I always knew my trauma was an old friend that would sit in the corner, never fully leaving the party. However, I learned how to protect myself from his harsh glares and biting words. I knew I could live with these memories and continue to learn from them. My internal battles were mainly fought and won. But now I’m realizing, all these years later, another war was waiting over the horizon. I had no idea how much more work I had to do until I started to love again.

Granted, my trauma has haunted many relationships since. It finds the smallest cracks to seep into and rips apart any chance at a connection. I have consistently had trust issues. I have sabotaged relationships with good, kind men for no reason other than it didn’t feel right. These were all minor battles, foreshadowing of the war to come. These minor characters in my life were never the ones I loved deep enough for the gates to open. So, they came and went in my life, never causing much of a commotion.
---
● **WHAT YOU WILL DO**
A) According to the essay on trauma, why did the earlier relationships with minor characters come and go without much commotion? Answer in one to three sentences.
B) Carry on the essay on trauma from its final sentence, keeping its voice and subject.

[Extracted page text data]
---
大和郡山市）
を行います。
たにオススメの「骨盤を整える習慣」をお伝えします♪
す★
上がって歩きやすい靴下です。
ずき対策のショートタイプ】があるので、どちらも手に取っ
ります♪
---
● **WRITTEN ANSWERS**
A) Those relationships caused little commotion because the writer never loved those people deeply enough for the gates to open. They were minor battles that only foreshadowed the larger war to come.

B)
Things started to change when the real, “sometimes you just know” kind of love came to me. The effortless kind that seems to make you levitate. I found someone that reminded me I have a soul to give again; it was so easy to give. My old friend didn’t start to rock the boat until I was fully invested and fully absorbed in this love. And then, after a few months of bliss, he started to show his hand. My anxiety started to rise. Small things were becoming red flags. Trivial issues started to look like foundational problems. My own reality started to warp and I questioned every single one of my instincts. Am I overreacting to this? Am I being gaslit again, or did I cause this? Have I been the problem all along? At the peak of this emotional response, that debilitating feeling of anxiety that seems to consume my whole being, I find myself thinking, I wouldn’t wish this on my greatest enemy.

I drown in these thoughts, these inconsistencies, these anxieties. How do I recognize if I’m being abused again when I can’t trust my own brain? Is he yelling because I yelled first, or is it because he has anger issues? Is his apathy because I cry so much or because he completely lacks empathy? My impulse to protect myself kicks in during an argument and my voice needs to scream louder and firmer to make sure it’s heard. It remembers what it feels like to be small and suppressed. My body needs to be bigger and stronger because it remembers what it feels like to be taken advantage of. My heart fights to be nourished and cared for because it remembers what it feels like to be broken.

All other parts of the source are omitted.